My then S2 class of 24 had 18 students with ASN, but only one TA with me in class, and that for only one lesson out of three timetabled a week, meant that both teaching and learning did not conform to the ideals of pedagogy.
We’ve all been there.
Fascinating topic, and one which interests me though I can’t pretend to know any answers. My interest comes from my own education, my career which involved a lot of post-school teaching, and the fact I am currently a school governor keen to support the local comprehensive school my daughter attended.
I don’t see testing as inherently bad, from my own experience as both a learner and a teacher real education always involves a teacher always asking questions of you and getting you always to build on what you already know and think beyond that. And I do see some sort of test as the way to set goals for the end of one stage of education in preparation for the next. For example the job of secondary schools would be impossible if there wasn’t a reference level of literacy and numeracy their feeder primary schools had aimed at, and secondary in years 7 to 11 needs GCSE as a way of presenting a target in subjects pupils won’t be continuing – and indeed in those they do.
OFSTED gets villified – and I do think it should be more developmental in approach – but HMIs have existed for much longer than OFSTED and for good reason, it is appropriate that government should get feedback from appropriately qualified inspectors on the effectiveness of public spending, whether it is on schools, prisons, or whatever. It’s main current problem is its summary judgements lacking anything between “Requires Improvement” implying significantly substandard and “Good” implying significantly better than adequate. I do see the logic that they didn’t want schools coasting at a level of “marginally OK” but it has resulted in morale-sapping damnation of schools making the best of difficult circumstances.
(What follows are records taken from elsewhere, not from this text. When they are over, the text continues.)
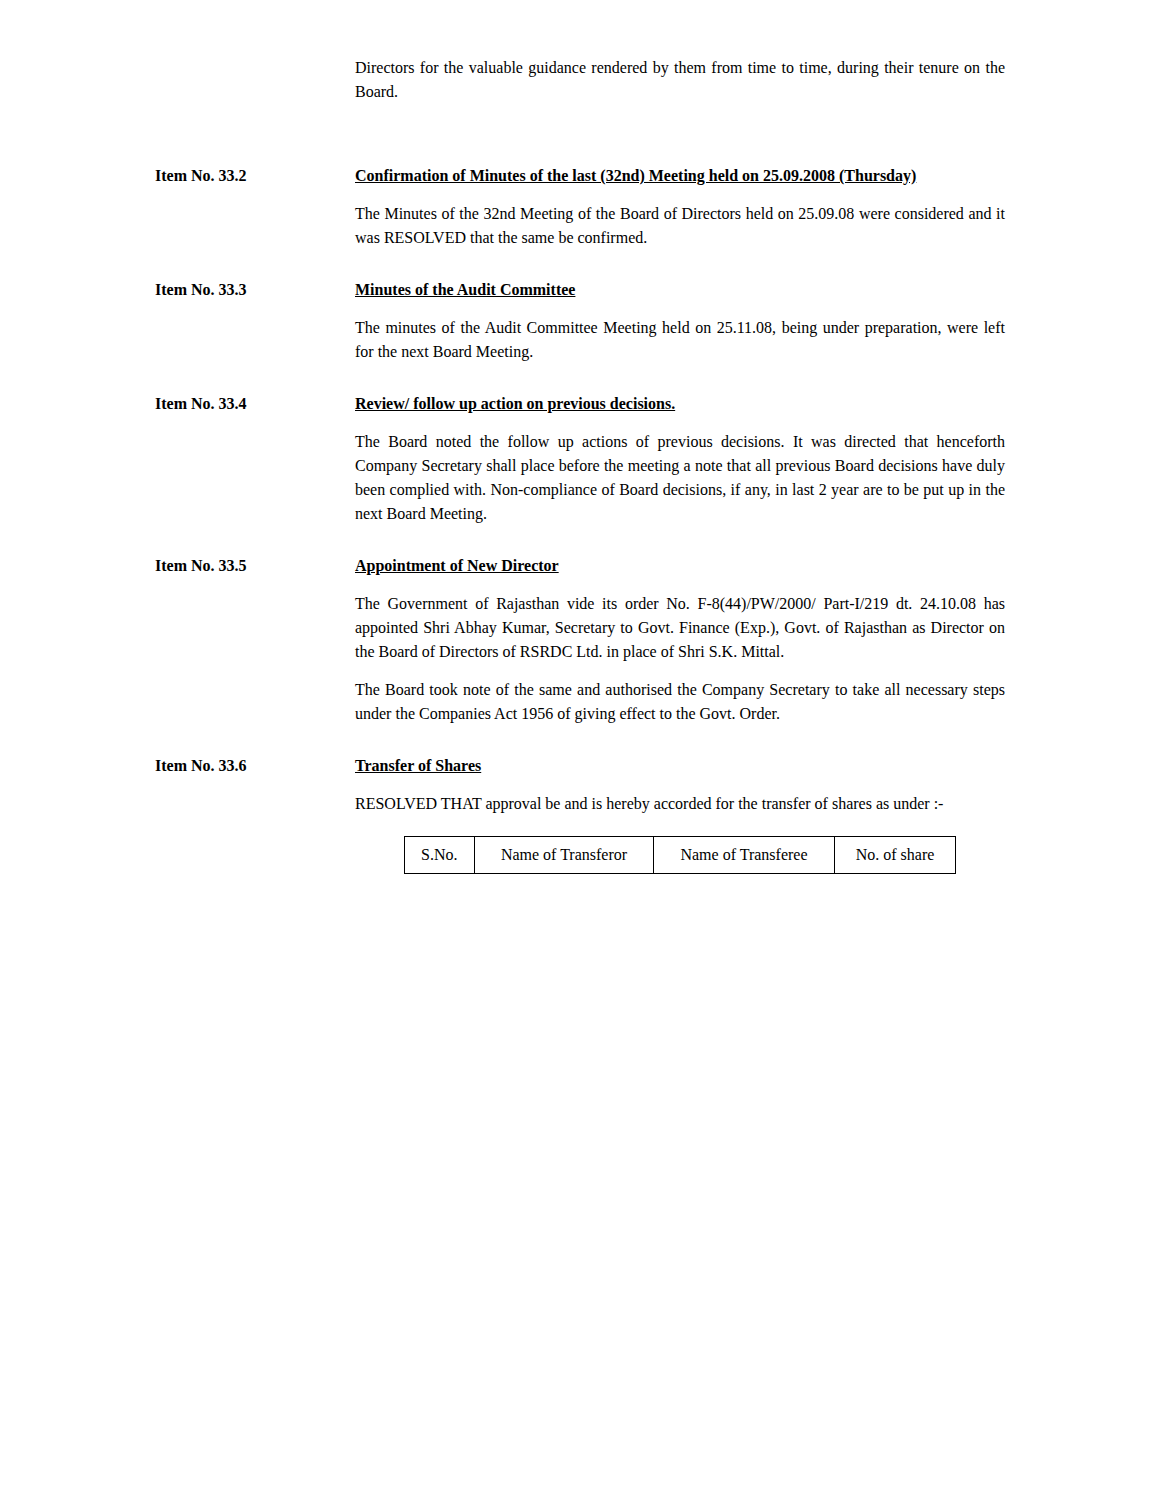Directors for the valuable guidance rendered by them from time to time, during their tenure on the Board.
Item No. 33.2
Confirmation of Minutes of the last (32nd) Meeting held on 25.09.2008 (Thursday)
The Minutes of the 32nd Meeting of the Board of Directors held on 25.09.08 were considered and it was RESOLVED that the same be confirmed.
Item No. 33.3
Minutes of the Audit Committee
The minutes of the Audit Committee Meeting held on 25.11.08, being under preparation, were left for the next Board Meeting.
Item No. 33.4
Review/ follow up action on previous decisions.
The Board noted the follow up actions of previous decisions. It was directed that henceforth Company Secretary shall place before the meeting a note that all previous Board decisions have duly been complied with. Non-compliance of Board decisions, if any, in last 2 year are to be put up in the next Board Meeting.
Item No. 33.5
Appointment of New Director
The Government of Rajasthan vide its order No. F-8(44)/PW/2000/ Part-I/219 dt. 24.10.08 has appointed Shri Abhay Kumar, Secretary to Govt. Finance (Exp.), Govt. of Rajasthan as Director on the Board of Directors of RSRDC Ltd. in place of Shri S.K. Mittal.
The Board took note of the same and authorised the Company Secretary to take all necessary steps under the Companies Act 1956 of giving effect to the Govt. Order.
Item No. 33.6
Transfer of Shares
RESOLVED THAT approval be and is hereby accorded for the transfer of shares as under :-
| S.No. | Name of Transferor | Name of Transferee | No. of share |
| --- | --- | --- | --- |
I have no complaint though about criticism of Michael Gove. He did a lot of damage with his elevation of memorising facts (and specifically, facts he personally favoured) as more important than understanding. It isn’t impossible to devise tests which look for skills and understanding rather than recall. But to be fair, his introduction of the Progress 8 measure as an assessment of schools (whether on average they had raised pupils’ test scores above what would be expected from their previous performance) was I think a positive innovation, it focussed schools on stretching students’ expectations or in political-speak “adding value”.